Enquanto profissional de educação física, o meu foco é em exercícios, assim como a nutricionista é na alimentação. O alimento é formado por macronutrientes, que são proteínas, gorduras e carboidratos, e micronutrientes, que são vitaminas e minerais. Quando eu me alimento, este alimento sofre algumas reações químicas no meu corpo e parte dele é transformado em energia para eu fazer atividade física, e muitas vezes atividade cerebral. Aquilo que eu não utilizo como alimento é estocado, armazenado como fonte de energia para quando eu precisar.
A questão do emagrecimento, sem sombra de dúvida, tem que ter ajuda da nutricionista. Se tiver duas pessoas: uma delas vai só fazer dieta e a outra vai só fazer exercício, qual que vai emagrecer mais no primeiro momento? É a que vai fazer uma reeducação alimentar. Porque ela vai simplesmente cortar a ingestão de calorias. Só que o corpo se adapta, então o exercício entra para modificar esse processo metabólico.
Num primeiro momento, a alimentação é mais importante, depois quem vai manter esse processo de emagrecimento é o exercício. Por isso que a gente fala que é necessário que ambos estejam juntos: alimentação e o exercício. Como a gente pode fazer isso nas empresas? É com grupos de reeducação, em que junto com o profissional de nutrição, o profissional de atividade física vai conscientizar e falar sobre sobre vários temas relacionados à saúde.
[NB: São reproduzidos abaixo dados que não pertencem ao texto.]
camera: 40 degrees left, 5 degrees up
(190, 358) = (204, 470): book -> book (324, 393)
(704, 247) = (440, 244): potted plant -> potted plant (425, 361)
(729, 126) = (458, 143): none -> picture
Quando a gente pensa a respeito da relação com o estresse: a empresa é uma geradora de estresse, e ela precisa assumir a responsabilidade para si, de dar uma contrapartida, de fornecer algum bem-estar para o funcionário. As empresas precisam ter esse olhar um pouco mais humano. Você acha que existe um movimento hoje em dia no mercado a respeito disso?

Eu vejo que é o melhor momento para o profissional de educação física porque nós estamos sendo vistos como profissionais da saúde. Na vacinação, fomos considerados profissionais essenciais. A educação física foi regulamentada em 1996, então é uma profissão nova, se considerar outras profissões. Assim que começou a regulamentação, tudo que era relacionado à educação física era voltado para o ponto de vista de estética: “Quero emagrecer, eu quero ficar mais forte, eu quero ter uma performance”. Na medida que os anos foram passando, a educação física começou a ser mais voltada para a saúde.
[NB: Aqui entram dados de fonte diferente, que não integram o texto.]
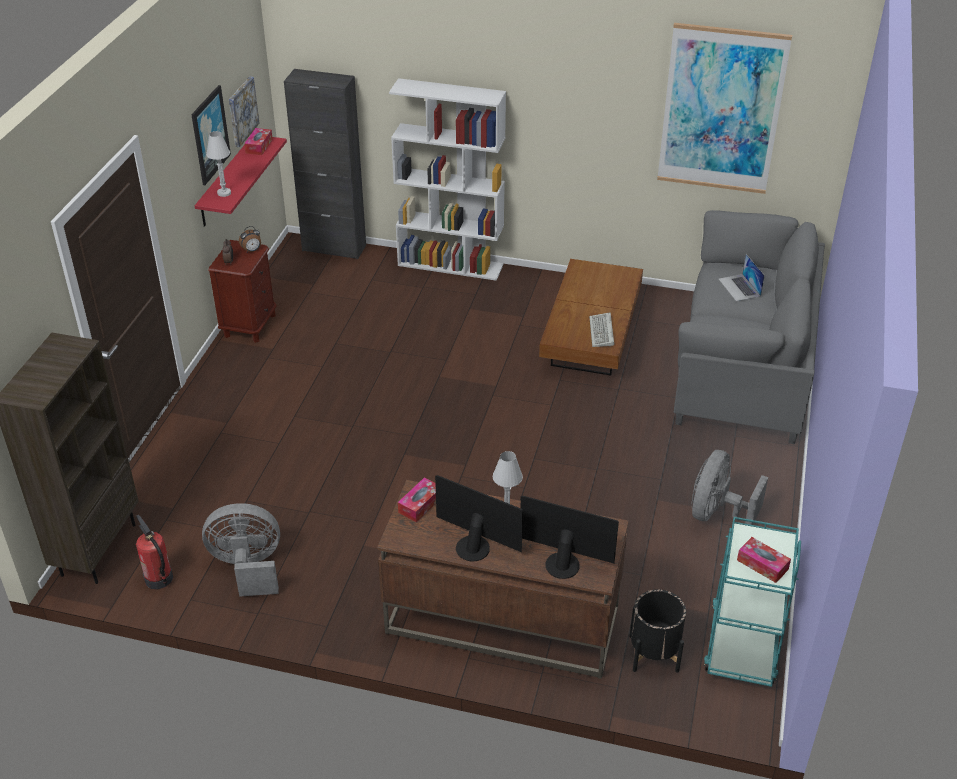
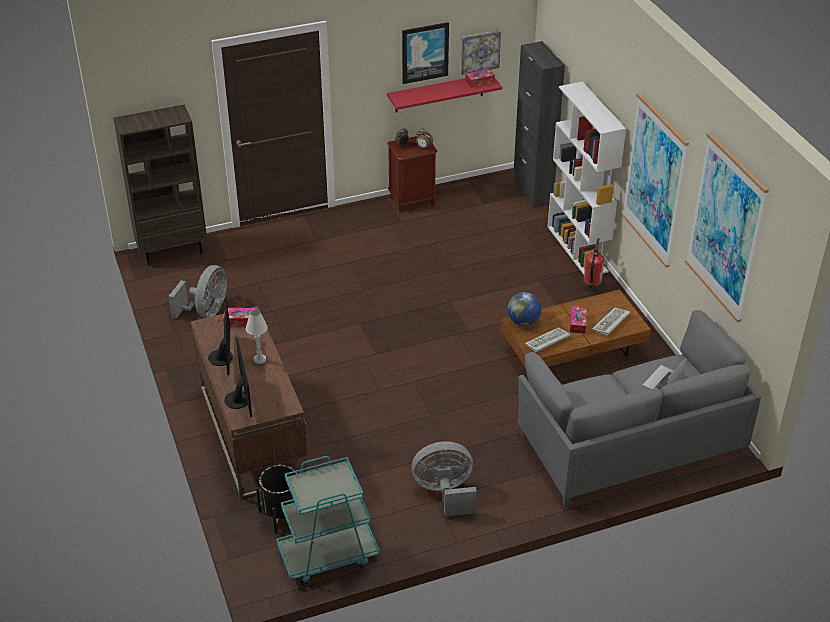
camera: 55 degrees right, 0 degrees up
(159, 579) = (170, 284): fire extinguisher -> fire extinguisher (591, 286)
(224, 193) = (412, 96): white table lamp -> none
(248, 567) = (206, 311): grey fan -> grey fan turned 60 degrees clockwise
(558, 332) = (523, 321): none -> globe
(574, 123) = (654, 180): none -> picture
(613, 285) = (610, 323): none -> keyboard
(762, 564) = (316, 490): tissue box -> tissue box (577, 323)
Eu ainda vejo um desafio muito grande, as pessoas ainda parece que dizem: “Ah, a falta de exercícios tem muita influência nas doenças físicas, mas ela não tem tanta influência das doenças mentais”, ou seja, elas estão separando isso. Não! Quando eu pratico exercícios, eu melhoro tanto o risco de doença cardiovascular, quanto a depressão e o estresse, por exemplo.
Muitas empresas querem colocar uma ginástica laboral, por exemplo, com o objetivo de que, lá na frente, se houvesse uma reclamatória trabalhista, a empresa teria o argumento de que “estaria fazendo a sua parte”. Acredito que isso está mudando, mas antes as ações eram feitas no sentido da empresa se precaver.
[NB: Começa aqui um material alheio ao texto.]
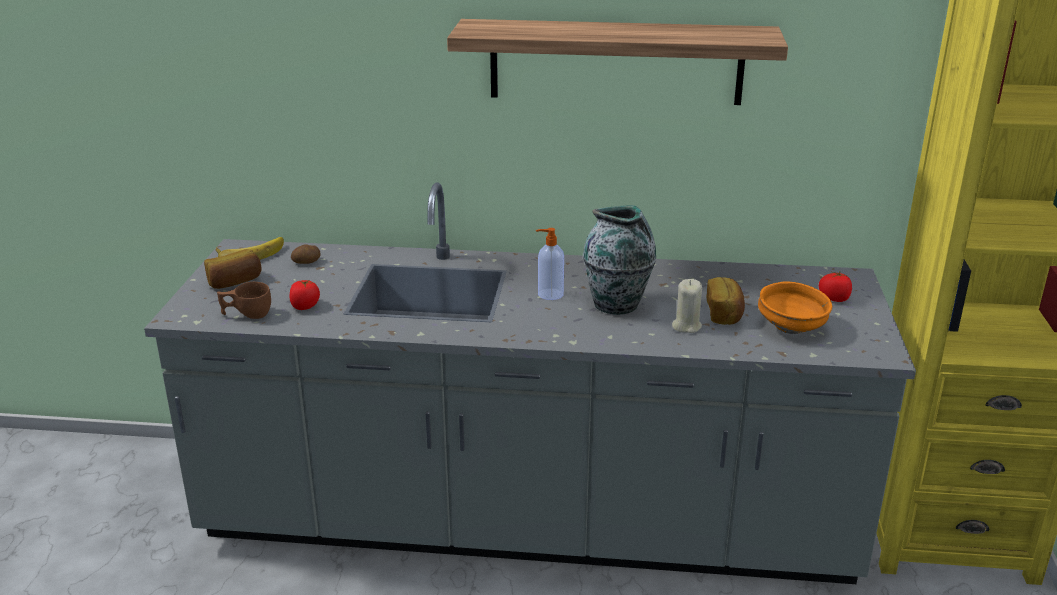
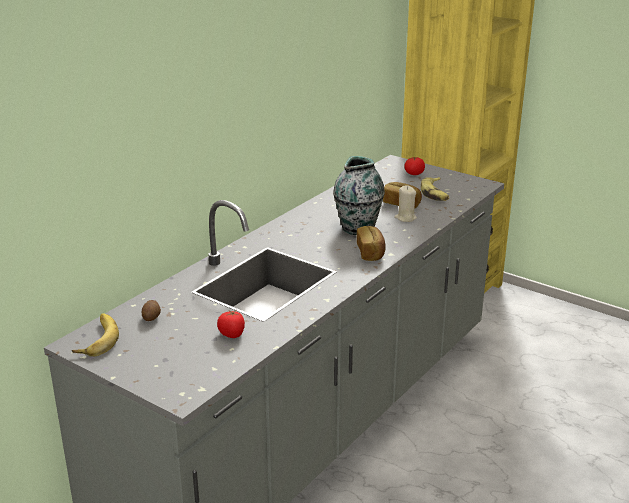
camera: 60 degrees left, 0 degrees up
(234, 282) = (146, 357): bread -> bread (371, 253)
(247, 314) = (216, 362): brown cup -> none
(549, 294) = (320, 243): soap dispenser -> none
(616, 62) = (279, 66): shelf -> none
(792, 328) = (435, 194): orange bowl -> banana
A empresa precisa enxergar o ser humano como um todo, ela precisa participar da vida e do bem-estar dessa pessoa. E aí entra a questão do estresse também, porque o estresse é inevitável, mas a gente pode gerenciar. As empresas estão começando a se dar conta de que precisam fazer isso não só para se precaver lá no final, quando a pessoa sai da empresa, mas para que quando esse colaborador esteja atuando, ao longo do período, a organização consiga propiciar um ambiente favorável para ele.